Belatacept inhibits the activation of T-lymphocytes after antigen presentation by the antigen-presenting cell (APC) that plays an important role in transplant rejection. Activation of a T-cell requires two signals from the APC. The first signal is antigen specific and is given when antigenic peptides are presented to the T-cell through the Major Histocompatibility Complex (MHC). A second signal, the so-called co-stimulation develops from the interaction between the CD80 or CD 86 antigen on the APC and the CD28 antigen on the T-cell.
Belatacept (CTLA4-Ig) is a fusion protein of the extracellular domain of the human Cytotoxic T Lymphocyte associated antigen (CTLA-4) linked to a modified Fc of human immunoglobulin 1 (IGG1). Belatacept binds with the extracellular domain of CTLA-4 to the CD 80 or the CD 86 antigen on the APC with a higher affinity than CD28. Belatacept therefore prevents the essential second signal for T-cell activation and prevents rejection of transplants successfully.

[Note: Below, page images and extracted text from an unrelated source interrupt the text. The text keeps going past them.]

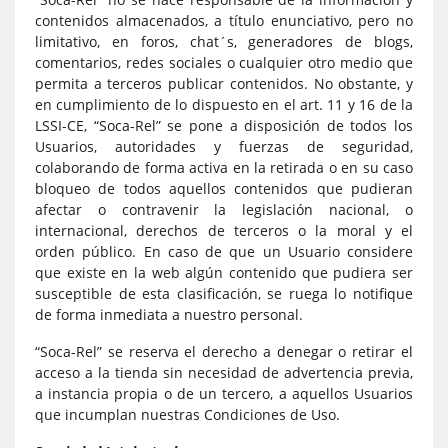
contenidos almacenados, a título enunciativo, pero no
limitativo, en foros, chat´s, generadores de blogs,
comentarios, redes sociales o cualquier otro medio que
permita a terceros publicar contenidos. No obstante, y
en cumplimiento de lo dispuesto en el art. 11 y 16 de la
LSSI-CE, “Soca-Rel” se pone a disposición de todos los
Usuarios, autoridades y fuerzas de seguridad,
colaborando de forma activa en la retirada o en su caso
bloqueo de todos aquellos contenidos que pudieran
afectar o contravenir la legislación nacional, o
internacional, derechos de terceros o la moral y el
orden público. En caso de que un Usuario considere
que existe en la web algún contenido que pudiera ser
susceptible de esta clasificación, se ruega lo notifique
de forma inmediata a nuestro personal.
“Soca-Rel” se reserva el derecho a denegar o retirar el
acceso a la tienda sin necesidad de advertencia previa,
a instancia propia o de un tercero, a aquellos Usuarios
que incumplan nuestras Condiciones de Uso.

Belatacept has been registered to prevent the body from rejecting a transplanted kidney. It is used with corticosteroids and a mycophenolic acid.
The occurrence of all kinds of infections as adverse effect of belatacept is explained by its mechanism of suppressing the immune response. Furthermore, headache, nausea, hypertension and gastrointestinal disorders are other often noticed adverse effects. A small percentage of the treated patients displays autoimmunity by developing anti-belatacept antibodies.
Belatacept carries a Boxed Warning from FDA for an increased risk of posttransplant lymphoproliferative disorder (PTLD). As the risk of PTLD is higher for transplant recipients who have never been exposed to Epstein-Barr virus (EBV), patients should be tested for EBV and should only receive belatacept if the test shows they have already been exposed to the virus.